Play Diary: Mirror's Edge

I tried it out on the PS3 and enjoyed the experience of linking together moves to run over the cityscape, but was disappointed that the PS3 version didn't let me save multiple games - I'm told that you can do this if you 'log in' as a different user in the PS3 menu. I don't have a PS3 myself so didn't know this was possible, but it strikes me as a pretty bad idea. Is this how most games work on that console? How do you know which user you're logged in as? What's wrong with the traditional method of giving you several different slots to save in?

Anyway, it was cheap on Amazon so I decided to buy it for the PC as I'd heard this was the best version available.

First problem: Saving. On the PC I expected this to be easy (choose a filename, click save) but it looks like they've tried to replicate the console style. First of all you have no option to save multiple games, which is clearly a bad idea! Secondly the location of the save games is hidden (so how do I know what to back up...?) While most games default to saving in their installation directory, ME puts it into My Documents. Unfortunately there's a strict limit on how much data I can put here on my PC at uni as it's on a shared drive. As such I often log in to the computer rather than the domain, in which case My Documents is actually in a different location. The upshot is that the second time I played the game it didn't find my save file. Hugely annoying. As usual the internet had the answer as it seems other people were experiencing the same problem.

Discussed on IGN as Save file location.

An improvement over the console experience is combat and navigation. With a mouse you're able to move and react in a speed appropriate to the game. Looking around the environment with analogue sticks is slow, and trying to aim at enemies is inaccurate.

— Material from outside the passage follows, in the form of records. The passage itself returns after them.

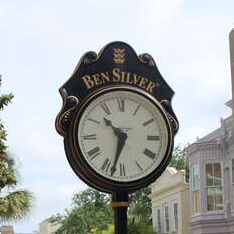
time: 10:32
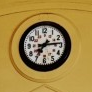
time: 7:13
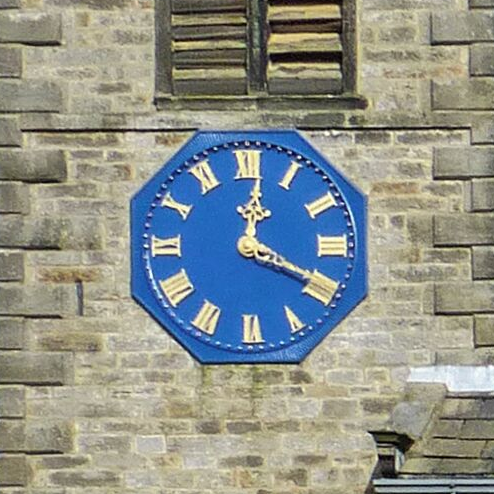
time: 12:19
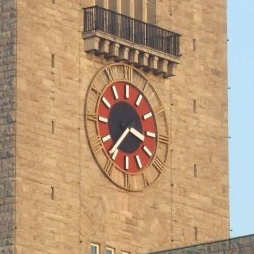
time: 3:36
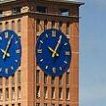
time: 10:05
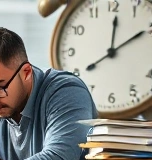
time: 12:09
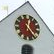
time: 12:24
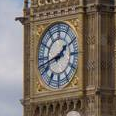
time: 1:42
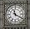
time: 11:19
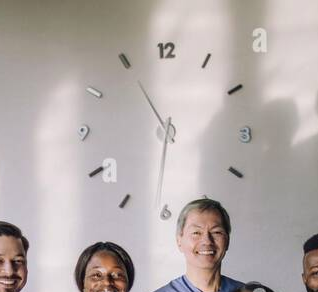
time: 10:31
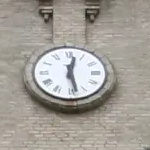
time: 12:28
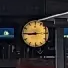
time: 8:45
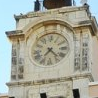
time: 7:22
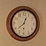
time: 12:38
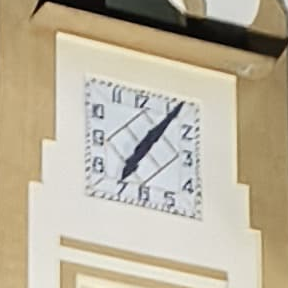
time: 7:06
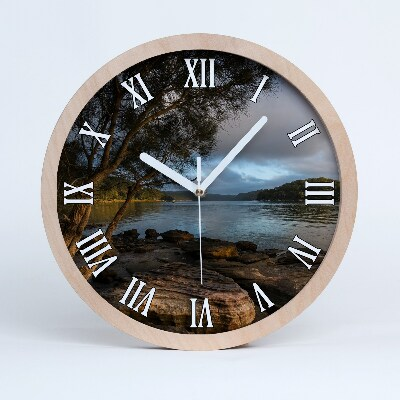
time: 10:06
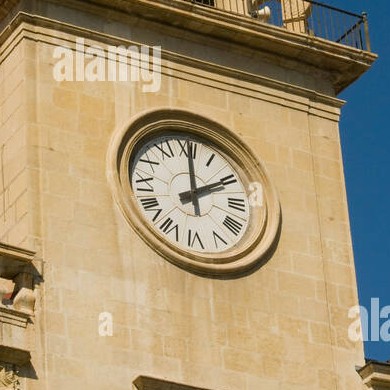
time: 2:00
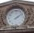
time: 2:09
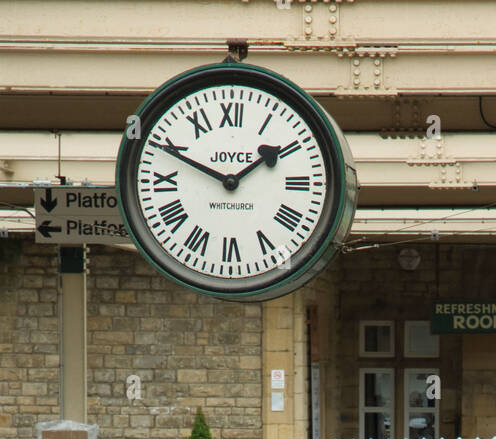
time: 1:49
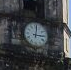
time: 3:01
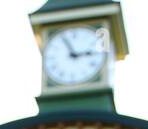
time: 2:56
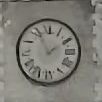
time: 1:56
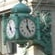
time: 4:59
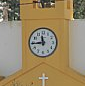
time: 11:44
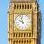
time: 9:57
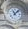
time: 11:07
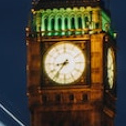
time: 8:36
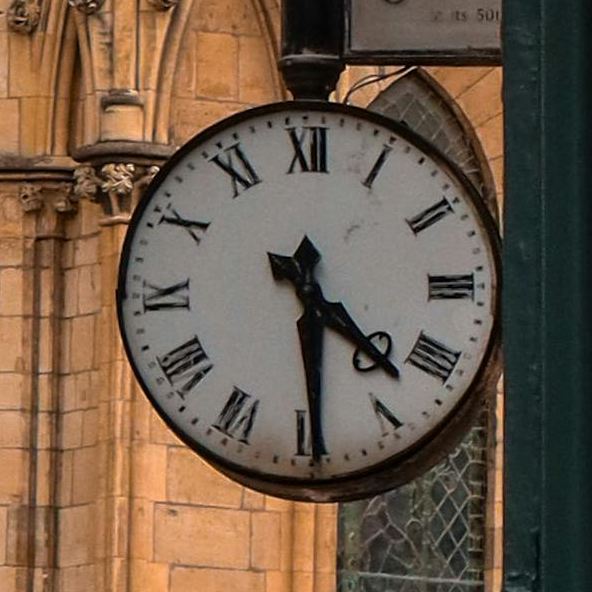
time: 4:29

Personally I really like the use of colour and pixel effects. The enemy textures aren't terribly good though.

Overall impression so far is ok. I think they could have done so much better with a more free-roaming environment, or at least made the game less binary - currently I get the feeling that there's one correct route to take, and if you don't get it precisely right you die swiftly and without negotiation. To me this is pretty dull and breaks up the key aspect of the game: flow. Even something as simple as Prince of Persia's time rewind would be an improvement. Ideally though I'd like to feel like I had much more choice about how to navigate around with much more margin for interpretation and improvisation.

A typical scenario would be: Enjoy running and jumping to location X, take one false turn and die. Wait for reload, repeat the now boring navigation to get to the same point as before, try another option and probably die again. 3rd time lucky. Overall experience: tedious frustration.

An ideal scenario would be: Enjoy running and jumping to location X, take a false turn and have to run / jump / bounce / climb away, try a different option then run / jump / bounce / climb away again. 3rd time lucky. Overall experience: embodied flow.

I've started to watch the cutscenes now. I don't know whether this is because I'm interested in the story or am becoming disillusioned with the game...

Yahtzee's review.

Elevators are basically dull loading screens. Surely they can come up with something better than this? Especially on PC.

Got stuck in chapter 7 (the Boat). Had to read walkthrough.
Chapter 8 climbing the tall scaffolding is so annoying! How many times must I die!?